▶ Request 1
In the OpenMRNlite post, what IP address does the log say the ESP32 received?
▶ Request 2
Carry on the OpenMRNlite post from its last line.

▶ Text block
- - - - - - -

First, what TCP port is OpenMRNlite listening to? I can ping the ESP32, but not sure which port I should configure in JMRI. (using the WiFi option).

Second, code uploads, starts, but then I get this:
Updating CDI file /spiffs/cdi.xml (len 6089)
[WiFiMgr] Starting WiFi Manager task
[WiFi] Starting TCP/IP stack
[WiFi] Initializing WiFi stack
[WiFi] Configuring WiFi stack
[WiFi] Starting WiFi stack
[WiFi] [1/36] Waiting for SSID connection.
[WiFi] Setting ESP32 hostname to "esp32_50101011823".
[WiFi] Starting DHCP services.
[WiFi] Station started, attempting to connect to SSID: MOTO8F3C.
Allocating new alias 8E5 for node 050101011823
[WiFi] Connected to SSID: MOTO8F3C
[DHCP] [2/36] Waiting for IP address assignment.
[WiFi] IP address is 192.168.99.43, starting hub (if enabled) and uplink.
[mDNS] Initializing mDNS system
[mDNS] Setting mDNS hostname to "esp32_50101011823"
[Uplink] Starting mDNS searching for _openlcb-can._tcp.
[mDNS] No matches found for service: _openlcb-can._tcp.
[Uplink] mDNS search failed.
[Uplink] Starting mDNS searching for _openlcb-can._tcp.
[mDNS] No matches found for service: _openlcb-can._tcp.

- - - - - - -

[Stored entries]
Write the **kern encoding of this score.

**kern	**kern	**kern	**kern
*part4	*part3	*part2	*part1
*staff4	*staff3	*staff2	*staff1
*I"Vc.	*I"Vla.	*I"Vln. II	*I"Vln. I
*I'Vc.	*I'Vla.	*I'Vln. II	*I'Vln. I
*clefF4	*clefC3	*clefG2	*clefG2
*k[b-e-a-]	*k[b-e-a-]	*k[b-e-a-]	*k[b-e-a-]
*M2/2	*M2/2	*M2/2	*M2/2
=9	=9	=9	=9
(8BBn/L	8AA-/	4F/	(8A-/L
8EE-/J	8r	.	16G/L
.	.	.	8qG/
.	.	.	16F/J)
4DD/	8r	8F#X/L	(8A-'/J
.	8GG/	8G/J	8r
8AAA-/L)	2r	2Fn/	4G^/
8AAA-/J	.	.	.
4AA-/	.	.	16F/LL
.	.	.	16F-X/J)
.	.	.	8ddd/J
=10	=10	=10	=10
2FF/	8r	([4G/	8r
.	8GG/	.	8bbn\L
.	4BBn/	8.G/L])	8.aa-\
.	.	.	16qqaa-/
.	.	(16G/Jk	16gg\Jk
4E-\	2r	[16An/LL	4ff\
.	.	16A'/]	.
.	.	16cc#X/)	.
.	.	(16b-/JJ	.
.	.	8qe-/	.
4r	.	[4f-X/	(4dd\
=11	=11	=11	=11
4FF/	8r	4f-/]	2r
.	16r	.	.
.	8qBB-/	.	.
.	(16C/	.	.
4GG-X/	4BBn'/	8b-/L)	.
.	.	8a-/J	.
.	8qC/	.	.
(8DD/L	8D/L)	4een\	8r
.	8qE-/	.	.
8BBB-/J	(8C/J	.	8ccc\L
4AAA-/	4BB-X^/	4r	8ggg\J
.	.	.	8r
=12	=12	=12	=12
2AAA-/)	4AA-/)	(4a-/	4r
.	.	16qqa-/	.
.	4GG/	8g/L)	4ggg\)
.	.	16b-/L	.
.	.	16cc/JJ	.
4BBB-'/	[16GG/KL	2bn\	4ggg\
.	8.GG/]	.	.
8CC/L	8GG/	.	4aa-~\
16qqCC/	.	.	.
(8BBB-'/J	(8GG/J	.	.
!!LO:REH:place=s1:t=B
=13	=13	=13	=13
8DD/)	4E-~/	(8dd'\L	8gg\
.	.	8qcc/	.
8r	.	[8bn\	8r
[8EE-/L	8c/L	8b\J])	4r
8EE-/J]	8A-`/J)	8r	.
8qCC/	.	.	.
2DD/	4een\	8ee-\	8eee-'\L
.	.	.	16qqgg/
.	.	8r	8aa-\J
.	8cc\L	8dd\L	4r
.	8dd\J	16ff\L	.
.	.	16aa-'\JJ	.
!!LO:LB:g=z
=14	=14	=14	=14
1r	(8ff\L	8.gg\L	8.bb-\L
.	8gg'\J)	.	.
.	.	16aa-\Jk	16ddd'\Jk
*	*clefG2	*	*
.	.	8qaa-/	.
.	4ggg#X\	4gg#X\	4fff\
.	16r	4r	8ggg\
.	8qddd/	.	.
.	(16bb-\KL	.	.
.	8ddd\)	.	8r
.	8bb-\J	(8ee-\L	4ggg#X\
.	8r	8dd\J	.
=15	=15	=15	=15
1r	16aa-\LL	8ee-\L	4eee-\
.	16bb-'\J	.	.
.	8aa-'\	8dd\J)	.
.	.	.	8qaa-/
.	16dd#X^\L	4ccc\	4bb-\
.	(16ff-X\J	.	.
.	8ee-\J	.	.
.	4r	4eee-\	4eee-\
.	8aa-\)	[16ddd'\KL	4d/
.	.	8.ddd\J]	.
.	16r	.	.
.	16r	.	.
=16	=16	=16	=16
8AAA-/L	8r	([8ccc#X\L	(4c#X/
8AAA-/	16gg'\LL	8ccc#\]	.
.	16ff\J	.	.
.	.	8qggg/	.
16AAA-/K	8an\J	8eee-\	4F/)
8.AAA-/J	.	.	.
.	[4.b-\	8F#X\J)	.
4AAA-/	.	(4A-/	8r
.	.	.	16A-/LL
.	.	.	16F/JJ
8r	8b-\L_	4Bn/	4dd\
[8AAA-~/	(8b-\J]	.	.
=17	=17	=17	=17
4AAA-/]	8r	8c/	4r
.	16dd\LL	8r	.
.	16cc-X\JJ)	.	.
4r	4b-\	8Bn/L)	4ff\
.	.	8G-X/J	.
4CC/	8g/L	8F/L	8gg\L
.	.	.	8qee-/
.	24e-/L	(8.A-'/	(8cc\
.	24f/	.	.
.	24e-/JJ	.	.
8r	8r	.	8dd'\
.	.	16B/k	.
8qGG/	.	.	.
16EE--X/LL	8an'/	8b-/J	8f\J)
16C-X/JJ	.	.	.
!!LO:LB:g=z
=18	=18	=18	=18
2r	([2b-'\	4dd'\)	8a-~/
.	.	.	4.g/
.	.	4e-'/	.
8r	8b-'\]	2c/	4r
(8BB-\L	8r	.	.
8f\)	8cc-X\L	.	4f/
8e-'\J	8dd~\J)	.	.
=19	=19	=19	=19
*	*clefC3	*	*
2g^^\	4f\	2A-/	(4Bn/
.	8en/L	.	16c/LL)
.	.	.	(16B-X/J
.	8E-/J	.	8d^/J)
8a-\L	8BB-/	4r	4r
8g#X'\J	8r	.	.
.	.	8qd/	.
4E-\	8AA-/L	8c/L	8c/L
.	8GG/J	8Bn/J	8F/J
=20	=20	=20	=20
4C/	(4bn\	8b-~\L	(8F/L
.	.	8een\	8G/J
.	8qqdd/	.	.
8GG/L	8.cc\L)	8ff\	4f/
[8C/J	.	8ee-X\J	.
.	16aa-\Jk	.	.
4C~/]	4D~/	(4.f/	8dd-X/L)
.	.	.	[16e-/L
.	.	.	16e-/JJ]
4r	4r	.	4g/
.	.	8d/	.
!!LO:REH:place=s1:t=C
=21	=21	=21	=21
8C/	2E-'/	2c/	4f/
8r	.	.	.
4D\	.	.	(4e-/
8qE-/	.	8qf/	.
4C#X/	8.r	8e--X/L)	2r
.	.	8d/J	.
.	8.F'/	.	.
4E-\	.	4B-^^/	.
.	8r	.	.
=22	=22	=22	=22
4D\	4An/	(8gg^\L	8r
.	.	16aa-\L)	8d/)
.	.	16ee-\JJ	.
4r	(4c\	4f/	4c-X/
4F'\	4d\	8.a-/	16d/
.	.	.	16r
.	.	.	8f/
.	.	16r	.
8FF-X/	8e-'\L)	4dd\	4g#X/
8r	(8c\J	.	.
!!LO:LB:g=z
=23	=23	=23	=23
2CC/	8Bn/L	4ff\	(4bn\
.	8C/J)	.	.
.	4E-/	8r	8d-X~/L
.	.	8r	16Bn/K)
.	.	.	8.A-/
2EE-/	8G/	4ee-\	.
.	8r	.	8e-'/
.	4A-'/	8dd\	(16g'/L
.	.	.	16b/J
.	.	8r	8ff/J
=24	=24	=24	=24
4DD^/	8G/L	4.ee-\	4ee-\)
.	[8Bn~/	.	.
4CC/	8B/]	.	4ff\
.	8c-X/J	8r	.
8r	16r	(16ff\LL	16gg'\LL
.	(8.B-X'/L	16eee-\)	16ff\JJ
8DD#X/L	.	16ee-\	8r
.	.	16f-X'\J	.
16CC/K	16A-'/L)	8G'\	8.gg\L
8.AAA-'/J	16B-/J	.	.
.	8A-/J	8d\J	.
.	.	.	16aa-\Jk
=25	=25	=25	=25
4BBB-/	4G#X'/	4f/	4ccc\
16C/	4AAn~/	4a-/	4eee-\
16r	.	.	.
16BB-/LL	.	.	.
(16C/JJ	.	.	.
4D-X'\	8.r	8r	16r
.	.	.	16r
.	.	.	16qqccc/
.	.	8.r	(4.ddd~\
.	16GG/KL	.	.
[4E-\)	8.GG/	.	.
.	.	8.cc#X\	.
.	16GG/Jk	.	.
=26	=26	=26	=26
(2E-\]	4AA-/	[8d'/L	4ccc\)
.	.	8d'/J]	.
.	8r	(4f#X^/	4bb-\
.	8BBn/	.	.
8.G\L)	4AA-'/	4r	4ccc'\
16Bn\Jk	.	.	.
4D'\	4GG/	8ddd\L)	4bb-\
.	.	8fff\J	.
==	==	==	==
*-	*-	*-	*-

- - - - - - -

▶ Expected answer 1
192.168.99.43

▶ Expected answer 2
[Uplink] mDNS search failed.
[Uplink] Starting mDNS searching for _openlcb-can._tcp.
[mDNS] No matches found for service: _openlcb-can._tcp.
[Uplink] mDNS search failed.
[Uplink] Starting mDNS searching for _openlcb-can._tcp.
[mDNS] No matches found for service: _openlcb-can._tcp.
[Uplink] mDNS search failed.
[Uplink] Starting mDNS searching for _openlcb-can._tcp.
[mDNS] No matches found for service: _openlcb-can._tcp.
[Uplink] mDNS search failed.
[Uplink] Starting mDNS searching for _openlcb-can._tcp.
[mDNS] No matches found for service: _openlcb-can._tcp.
[Uplink] mDNS search failed.
[Uplink] Starting mDNS searching for _openlcb-can._tcp.
[mDNS] No matches found for service: _openlcb-can._tcp.
[Uplink] mDNS search failed.
Over and over.

Any ideas what is going on?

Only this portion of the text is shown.